# Art institutes?



## robbz (May 22, 2009)

I am starting at the art institute of jacksonville in july and i was wondering if anyone has been to any of the art institutes for culinary. If so let me know how it is cause i am very excited about it.


----------



## sultan123 (Jun 12, 2009)

I attended Ai up here in Minneapolis, and because this is a nationwide chain of Culinary schools, each location has different methods of teaching and (obviously) different instructors. It really depends on your instructors. I had the pleasure of learning under Chef instructors who have worked in some of the finest kitchens in the U.S. However, as good as Ai is, it pales in comparison to the Culinary Institute of America (CIA). Unforunately, that school is in the New York City area, and I did not have the resourses to move to New York and attend that school. However, you WILL learn alot at Ai. But you will have to work hard and take it VERY seriously. Remember, this a very expensive private school and if you fail a class by not taking it seriously (which is very easy to do), you will have to take it over again and pay for it again. If I can give you any advice, it is this: one of your first courses will be Basics. It is a cooking lab, and this is where you want to pay VERY close attention. Don't pretend to be Iron Chef America and try to impress your Instructor by showcasing your creativity. You will have many opportunities down the road to do so. If your instructor tells you to make chicken stock, prepare as instructed in the textbook. Don't add a pinch of this or a pinch of that to it. Master the fundamentals first and then go your own way with it. Ai is a good school and you'll have a lot of fun, but just take it seriously. Remember, this is college, not just a few cooking classes. As a former Ai student I wish you the best of luck. If you need any other tips or advice about Ai, feel free to contact me.
====
• _Exercise task A_:
From the Art Institutes thread, write out the passage starting with "## robbz (May" and going on through "(Jun 12, 2009)".
• _Exercise task B_:
In the Art Institutes thread, which early course does sultan123 say calls for very close attention?
The rows after this thread are separate material.
====
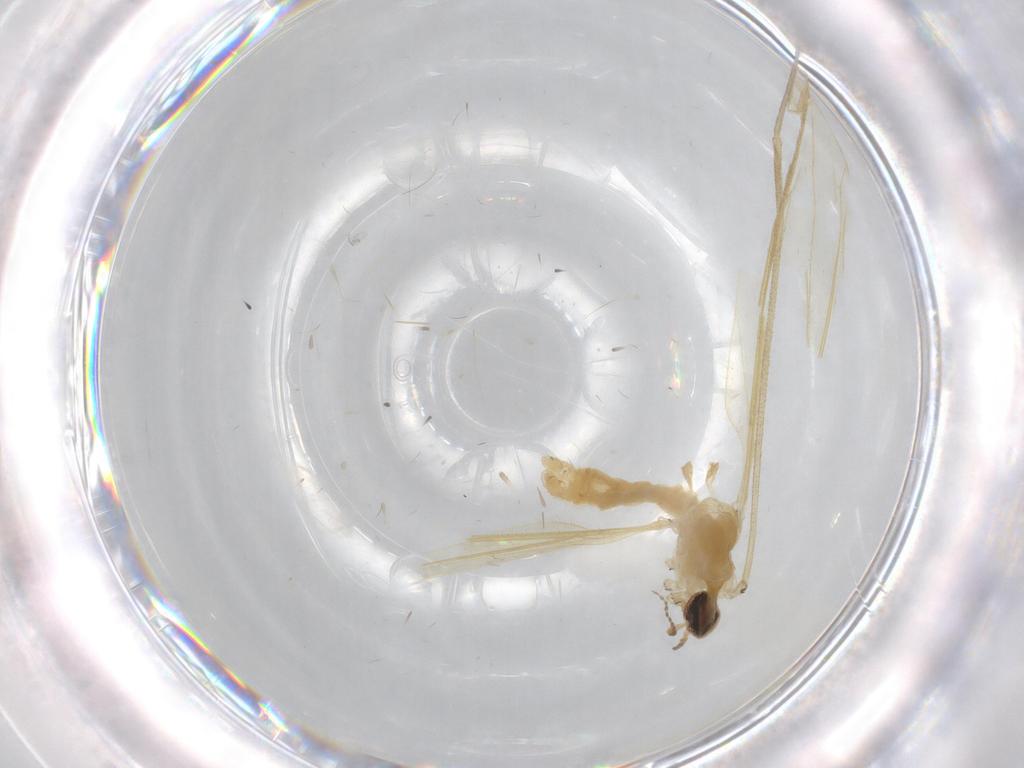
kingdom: Animalia
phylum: Arthropoda
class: Insecta
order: Diptera
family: Limoniidae
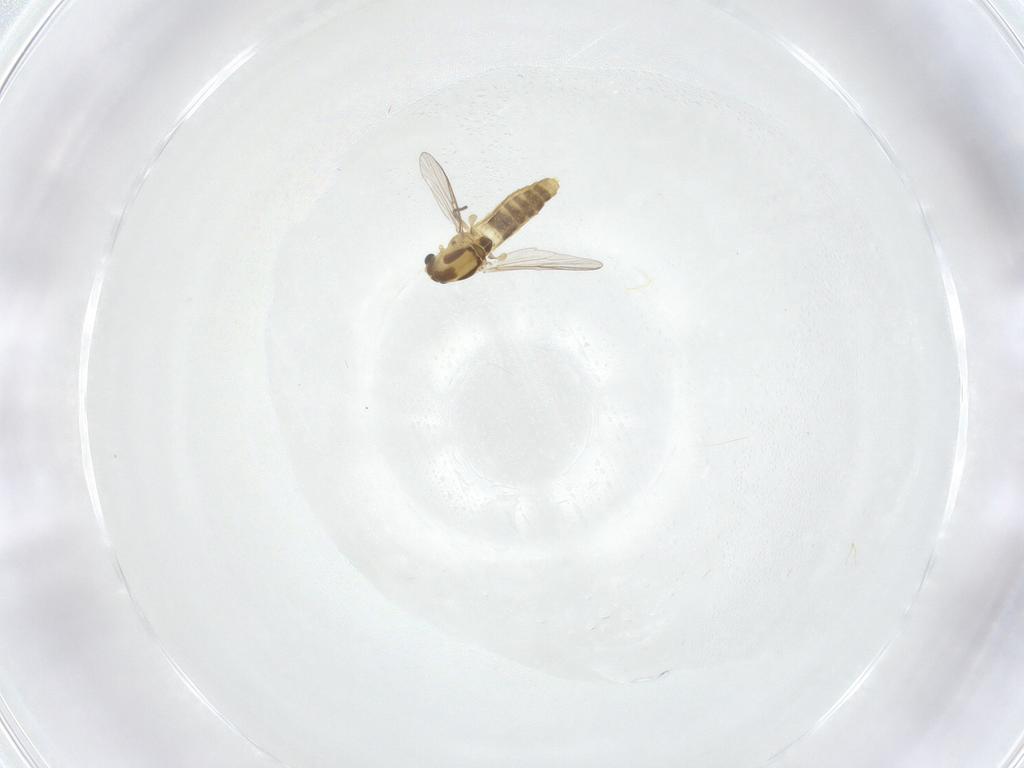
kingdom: Animalia
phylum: Arthropoda
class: Insecta
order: Diptera
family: Chironomidae
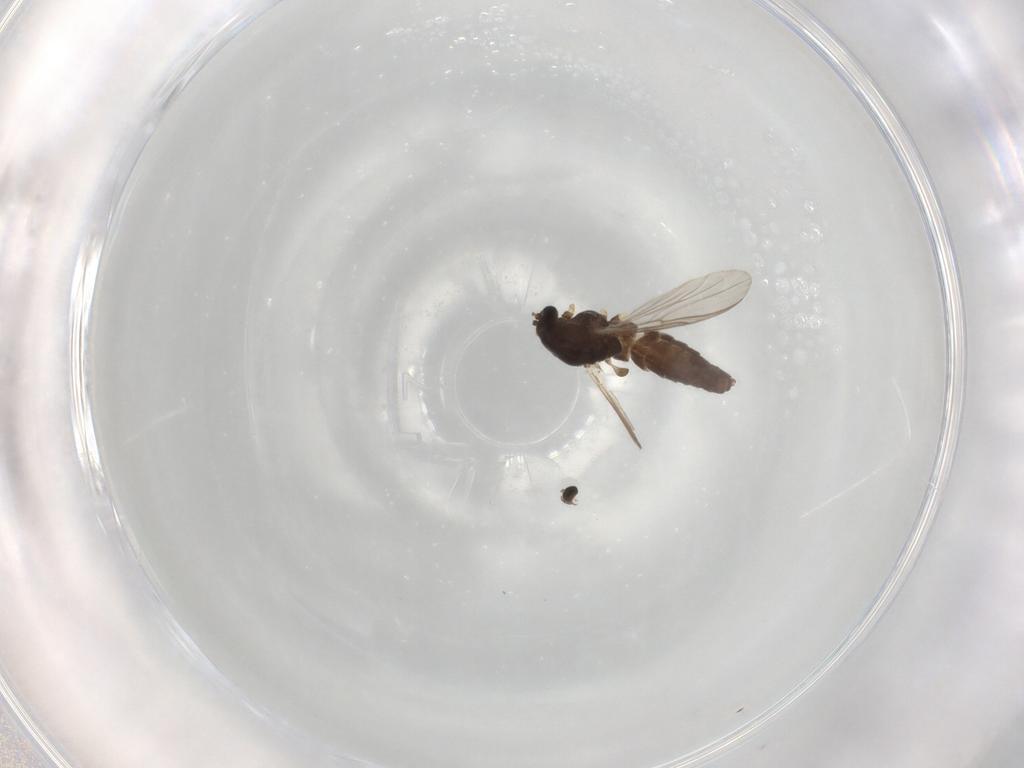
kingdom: Animalia
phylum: Arthropoda
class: Insecta
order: Diptera
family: Chironomidae
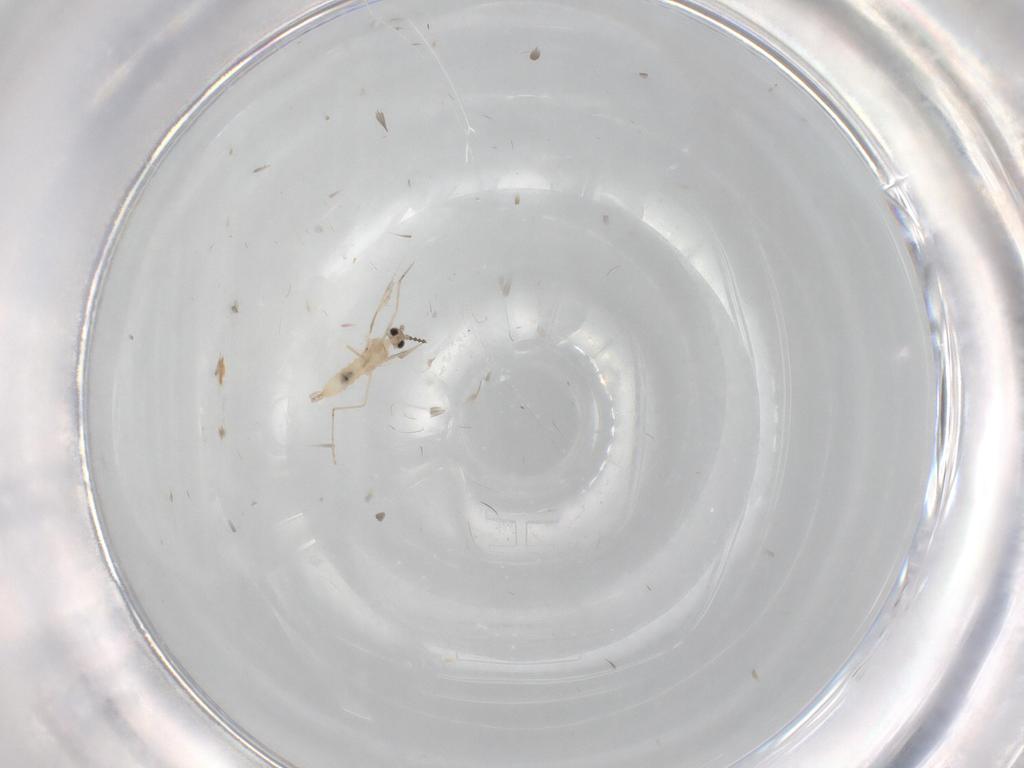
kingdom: Animalia
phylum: Arthropoda
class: Insecta
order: Diptera
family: Cecidomyiidae
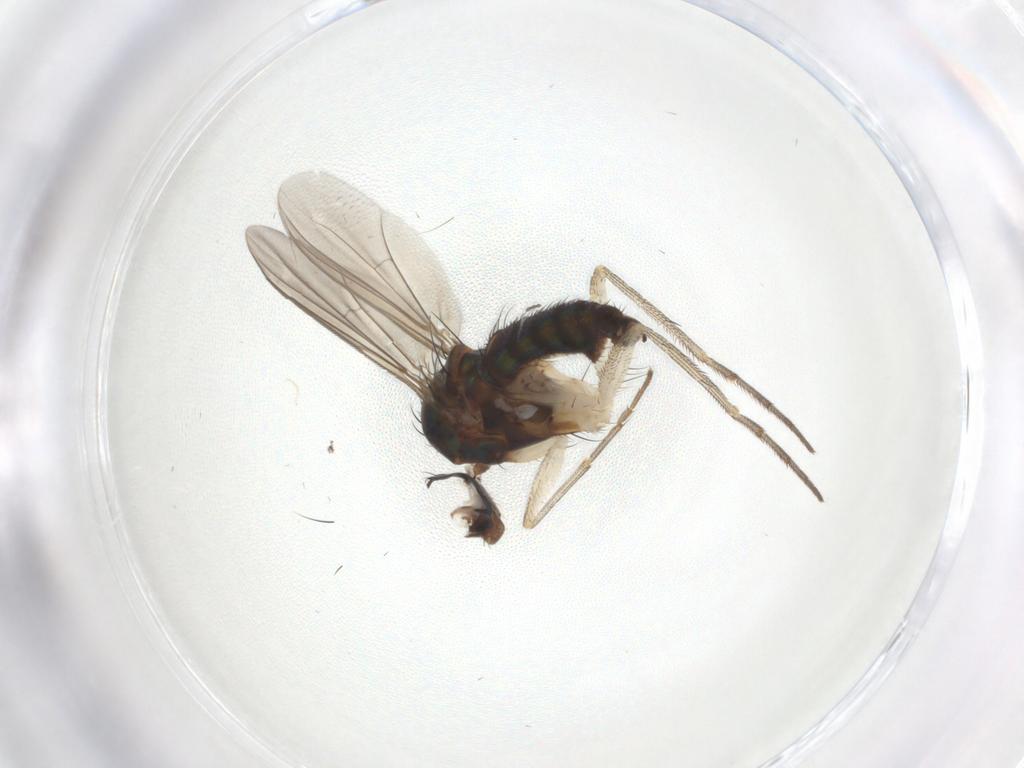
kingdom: Animalia
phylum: Arthropoda
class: Insecta
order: Diptera
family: Dolichopodidae
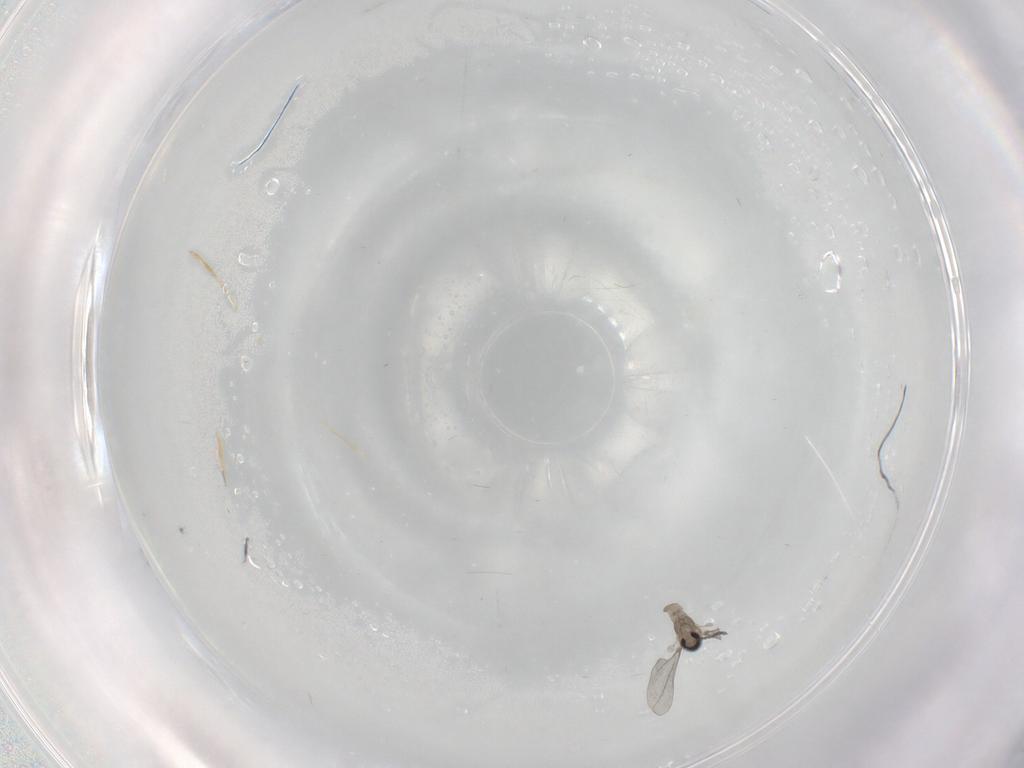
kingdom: Animalia
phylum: Arthropoda
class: Insecta
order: Diptera
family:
====
• _Correct response A_:
## robbz (May 22, 2009)

I am starting at the art institute of jacksonville in july and i was wondering if anyone has been to any of the art institutes for culinary. If so let me know how it is cause i am very excited about it.


----------



## sultan123 (Jun 12, 2009)

• _Correct response B_:
Basics, a cooking lab.